The middle-school trips are from Oct. 20-24. (The sixth grade trip to Redwood Glen in Santa Cruz will be completely unaffected.)

The seventh grade trip to Yosemite National Park, however, is currently in question. The trip takes place entirely in the national park, which is closed.

According to trip coordinators Sandy Lyon and Jason Kreps, the school has not decided what’s happening to the trip.

“As far as we know, we’re going,” Kreps said. “We’re hoping it opens.”

Kreps said the company that helped plan the trip, NatureBridge, has contacted the people at Yosemite. The school is also looking for alternative programs and places for the trip in case the closure continues, but so far nothing has been decided, and the school won’t hear back from NatureBridge until next Thursday.

If no places can accommodate the seventh graders in time, Lyon said the school might try to run the trip itself, though then the trip might not be as long.
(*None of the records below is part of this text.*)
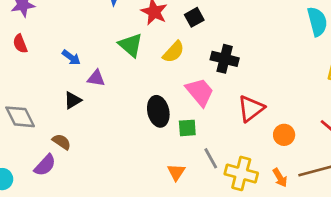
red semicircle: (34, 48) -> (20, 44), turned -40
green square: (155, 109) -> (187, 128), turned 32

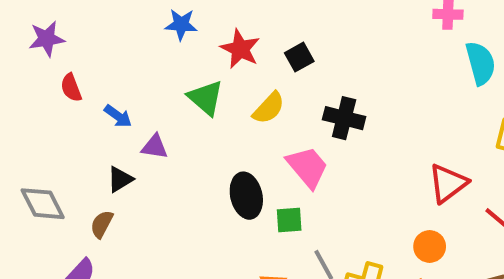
red semicircle: (20, 44) -> (71, 88), moved
red triangle: (251, 109) -> (448, 183), moved
orange circle: (284, 135) -> (430, 246), moved
brown semicircle: (62, 142) -> (102, 224), moved, turned -96

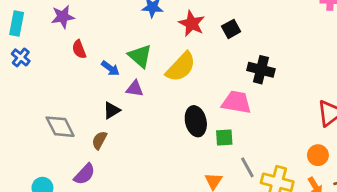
green triangle: (206, 98) -> (140, 56), moved
yellow semicircle: (269, 108) -> (181, 67), moved, size x1.4
pink trapezoid: (307, 167) -> (236, 102), turned -40

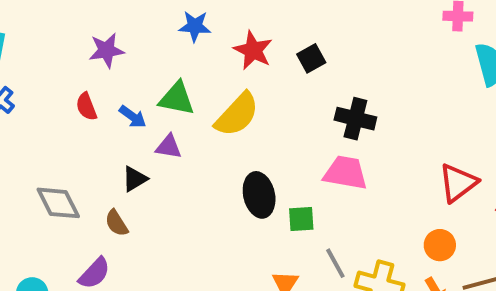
purple star: (63, 17) -> (106, 50), moved
red semicircle: (79, 49) -> (86, 107), moved
green triangle: (140, 56) -> (177, 99), turned -30
pink trapezoid: (236, 102) -> (345, 173), moved
brown semicircle: (99, 140) -> (117, 223), turned -60

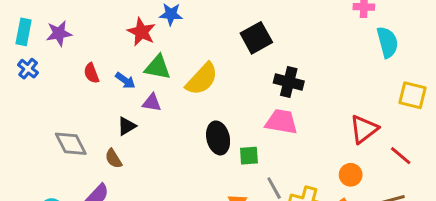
purple star: (106, 50) -> (59, 33), moved
red star: (253, 50) -> (141, 32), moved
black square: (311, 58) -> (256, 38), size x1.5

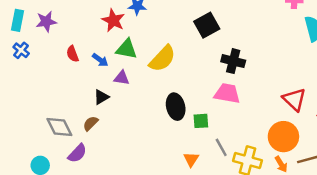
red triangle: (364, 129) -> (294, 99), turned -40
gray diamond: (71, 144) -> (59, 127), moved
brown semicircle: (113, 159) -> (91, 123), turned 77
orange circle: (351, 175) -> (283, 137), size x1.6

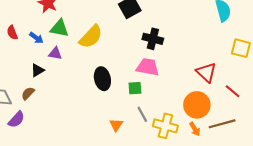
green square: (201, 121) -> (135, 88), moved

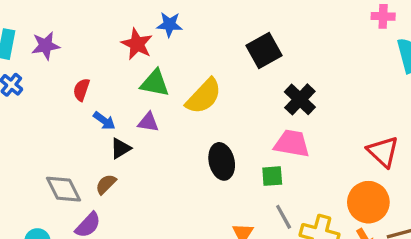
red semicircle: (12, 32) -> (81, 90), turned 40
blue arrow: (36, 38) -> (104, 121), moved
black cross: (153, 39) -> (300, 99), turned 30

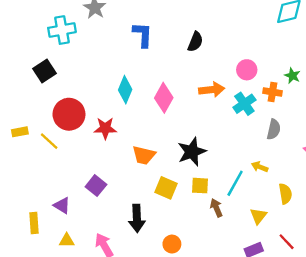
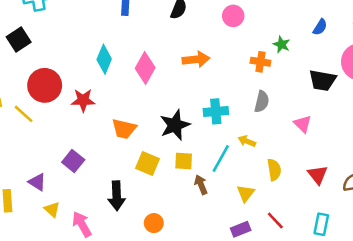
pink circle: (247, 70) -> (233, 16), moved
cyan cross: (244, 104) -> (216, 111), moved, turned 30
yellow triangle: (67, 241) -> (52, 209), moved, turned 42

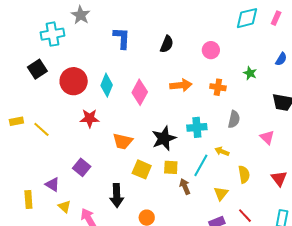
orange cross: (260, 62) -> (218, 87), moved
red circle: (45, 85) -> (74, 81), moved

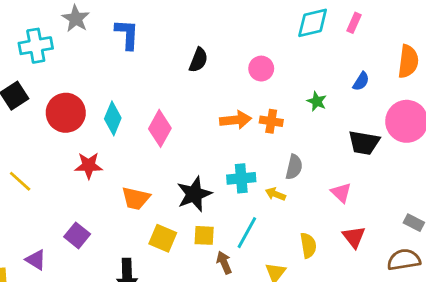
blue L-shape: (122, 38) -> (127, 34), moved
orange arrow: (181, 85) -> (236, 120), moved
yellow arrow: (222, 151) -> (275, 194), moved
red triangle: (279, 178) -> (354, 237), moved

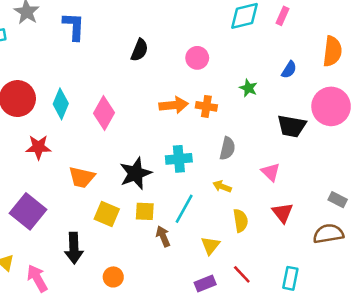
yellow arrow: (275, 194) -> (222, 186), moved
purple square: (77, 235) -> (28, 211), size x1.5

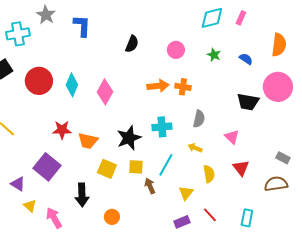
blue semicircle: (289, 70) -> (246, 59), turned -88
green star: (248, 88) -> (214, 55), moved
red star: (38, 147) -> (62, 130), moved

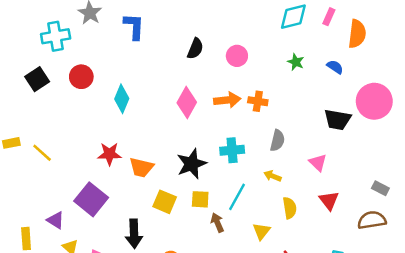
orange semicircle: (279, 45) -> (357, 34), moved
pink circle: (176, 50) -> (237, 56), moved
red circle: (39, 81) -> (81, 77), moved, size x0.7
pink diamond: (105, 92) -> (187, 102), moved

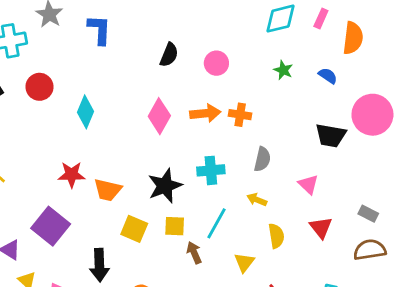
gray rectangle: (380, 188) -> (368, 214), moved

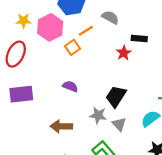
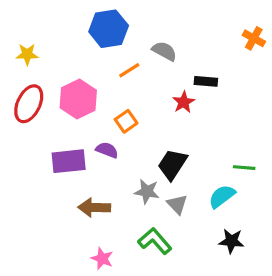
yellow star: (24, 21) -> (27, 54), moved
pink hexagon: (50, 27) -> (78, 99), moved
orange square: (72, 47) -> (126, 121), moved
purple rectangle: (21, 94) -> (69, 161), moved

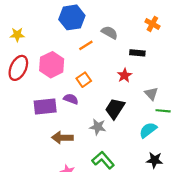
orange cross: (254, 38) -> (152, 24), moved
red star: (184, 102) -> (125, 75), moved
gray triangle: (177, 204) -> (151, 94), moved

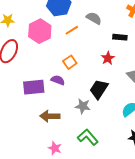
pink hexagon: (52, 65) -> (40, 31), moved

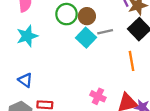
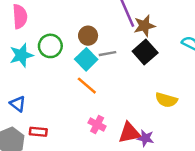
green circle: (67, 14) -> (50, 46), moved
orange line: (131, 61) -> (87, 86), moved, turned -42

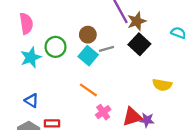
orange line: (87, 86) -> (88, 90), moved
pink cross: (97, 125) -> (103, 112), turned 32

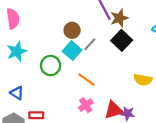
green circle: (55, 47) -> (51, 66), moved
gray line: (107, 49) -> (90, 44), turned -32
orange line: (88, 90) -> (86, 80), moved

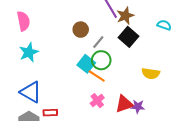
cyan square: (72, 51) -> (86, 64), moved
green circle: (51, 66) -> (101, 60), moved
blue triangle: (17, 93) -> (31, 92), size x1.6

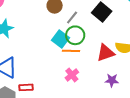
orange line: (97, 76) -> (71, 51), turned -30
red triangle: (124, 104) -> (105, 53), moved

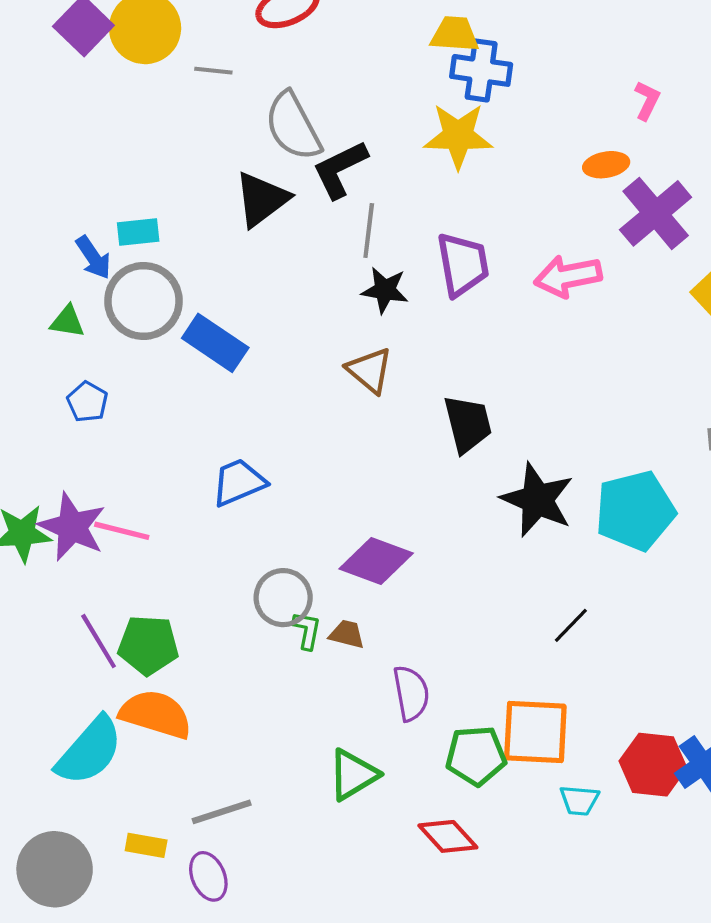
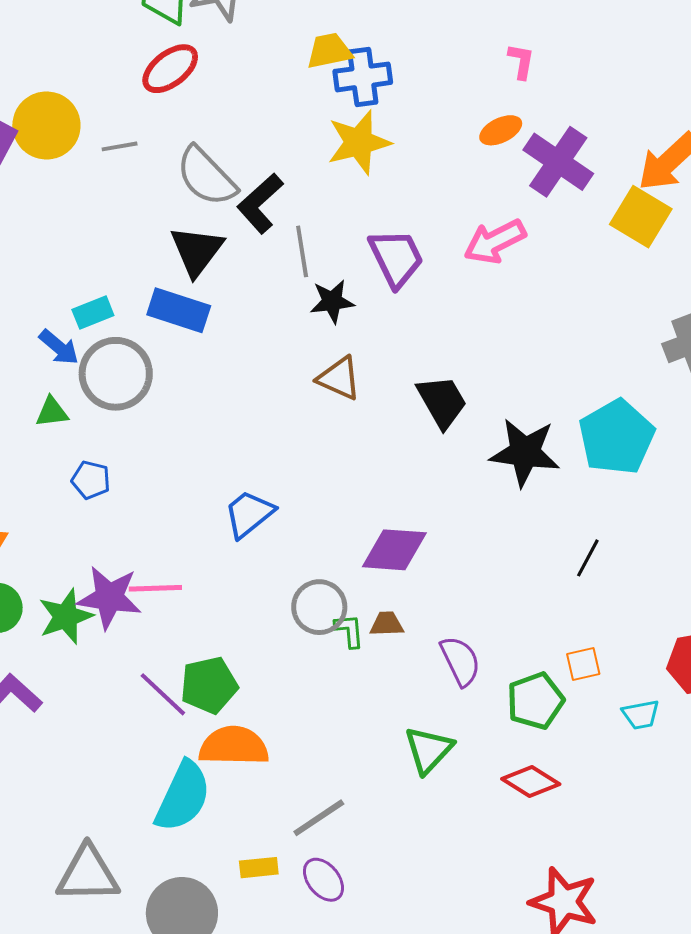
blue rectangle: (215, 343) -> (179, 310), moved
orange square: (535, 732) -> (583, 664), size x0.5

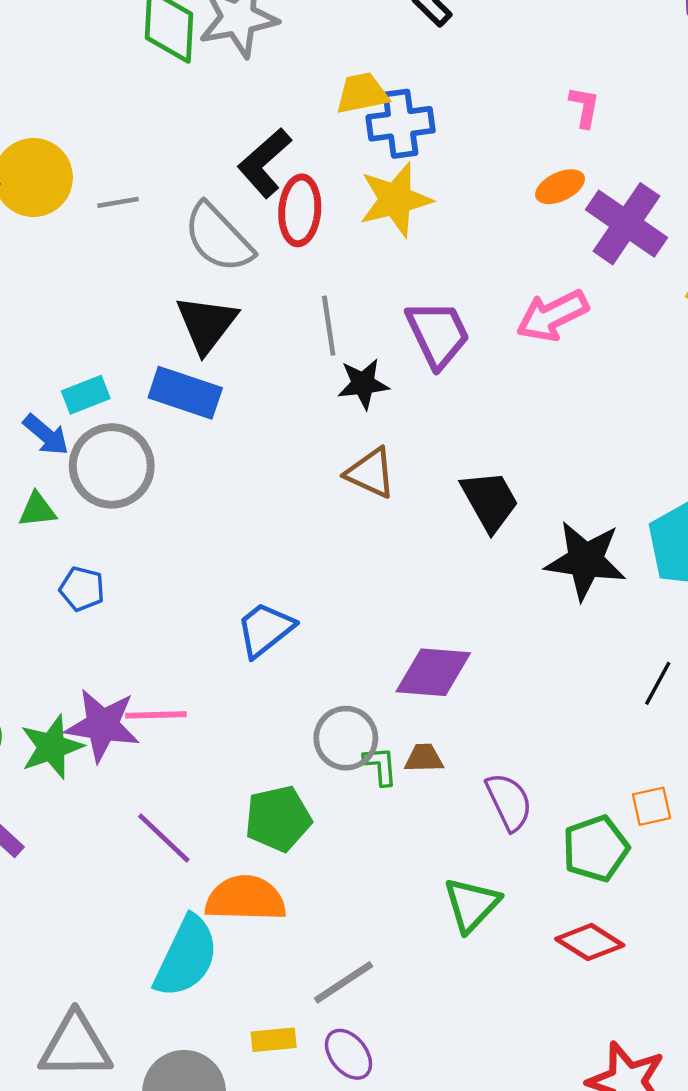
red ellipse: (170, 69) -> (300, 210), moved, turned -48
black L-shape: (260, 203) -> (265, 163), moved
green pentagon: (209, 685) -> (278, 819), moved

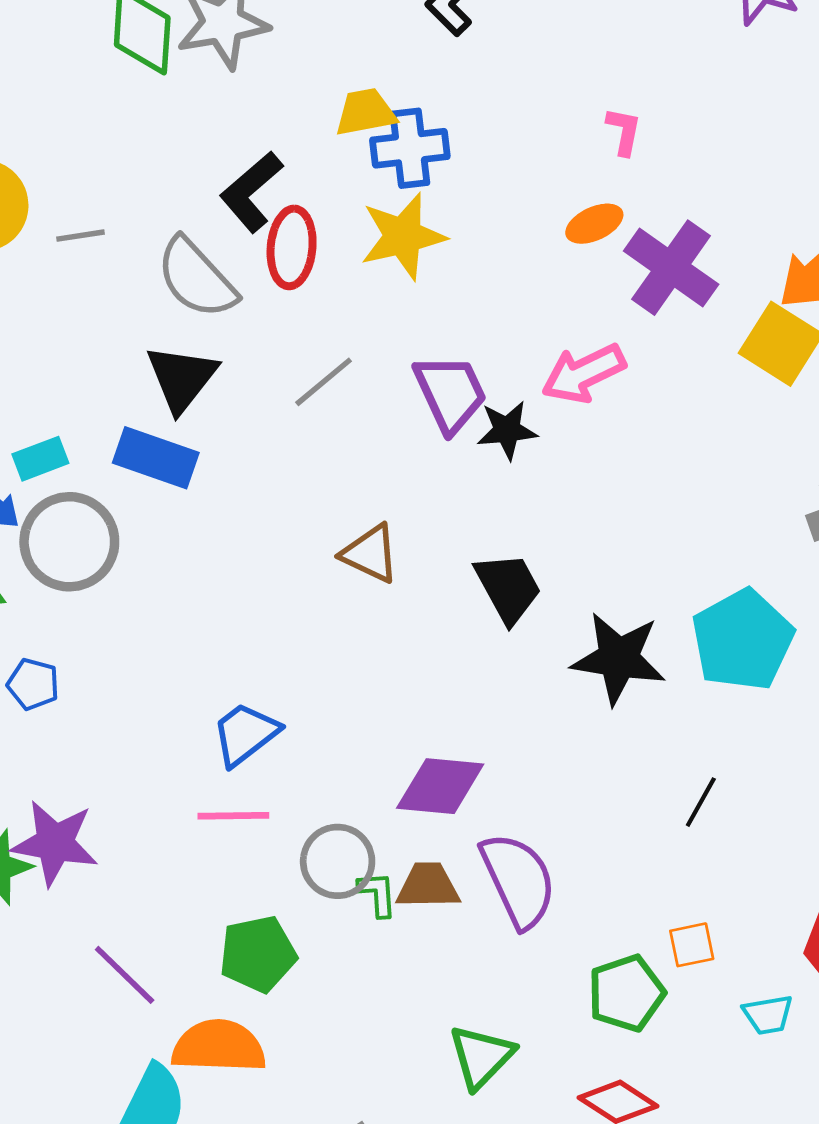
gray line: (329, 326) -> (324, 382), turned 58
black star: (363, 384) -> (507, 430), moved
pink line: (156, 715) -> (233, 816), moved
brown trapezoid: (424, 758) -> (428, 886), size x1.4
purple semicircle: (509, 802) -> (518, 880), moved, size x1.4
“Filling five days is a lot to do, and most of our staff is gone that week on the other trips,” Lyon said.

“It won’t be nearly as much fun as going to Yosemite, but it’s something.”

The eighth-grade trip, which takes students to Washington D.C. and Philadelphia, will also be affected if the shutdown continues.

Many destinations planned for the trip, such as the Smithsonian museums, Ford’s Theater, the Capitol, the Holocaust Museum, and several monuments in D.C, will be closed.

But according to Lyon, WorldStrides, the company in charge, has already come up with a contingent plan.

Besides going to privately run museums, the eighth graders might travel to Virginia, where they’d visit president Thomas Jefferson’s home Monticello, the University of Virginia, Ashlawn Highland and the Civil War battlefield in Manassas—places for which WorldStrides would normally charge extra to visit.

“Our trip to D.C. is definitely happening, (though) it may not look like the itinerary we have right now,” Lyon said.

“Again, it depends on the government.”